By this time, the guys were just beside themselves. It was almost more
infuriating when the checkpoints no longer stopped us as we got closer
to Baghdad. Why not? Why not now? Why were we so dangerous to the
others but not anymore?
And always with the blasted, stupid bomb detector giving them a false
sense of safety and achievement. At one checkpoint policemen at a
checkpoint had made his own detector with an antenna and a piece of
metal – a crude copy of a fraud.
Finally back in Baghdad, what a relief. A three hour journey had taken
4.5 hours and it was dark and we just wanted to get home. Just 10
minutes from the office, we sail through another checkpoint when the
policeman knocks on the window to stop the car.

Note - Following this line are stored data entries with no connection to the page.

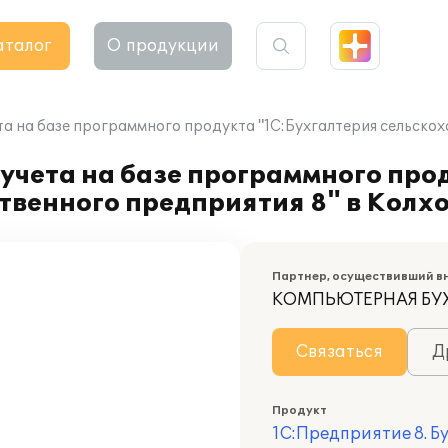
аталог
О продукции
а на базе программного продукта "1С:Бухгалтерия сельскохо
учета на базе программного про
твенного предприятия 8" в Колхо
Партнер, осуществивший в
КОМПЬЮТЕРНАЯ БУ
Связаться
Д
Продукт
1С:Предприятие 8. Б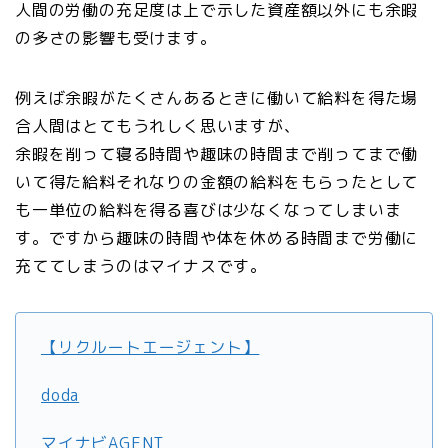
人間の労働の充足度は上で示した資産額以外にも余暇
の多さの影響も受けます。
例えば余暇がたくさんあるときに働いて給料を得た場
合人間はとてもうれしく思いますが、
余暇を削って寝る時間や趣味の時間まで削ってまで働
いて得た給料それなりの金額の給料をもらったとして
も一単位の給料を得る喜びは少なくなってしまいま
す。ですから趣味の時間や体を休める時間まで労働に
充ててしまうのはマイナスです。
【リクルートエージェント】
doda
マイナビAGENT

He wants to know who I am. “He doesn’t look Iraqi.” No I don’t. But
that doesn’t mean you should stop the car. Especially if it’s just
curiosity. The others sorted it out, I stayed quiet, too tired and
angry to speak.
They were checking all the wrong points. They had built a system of
checkpoints that couldn’t stop the bombs, but instead focused on all
the wrong people.
That morning, unbeknownst to us, 10 policemen were shot dead at
checkpoints around the city. Men disguised in janitors’ overalls
pulled up and killed them with submachine guns fitted with silencers.
Many were killed while they slept.
As we arrived home, one of my companions turned to me and said, what
do you expect? Who would want to be a policeman in this country? Only
the least educated and the most desperate.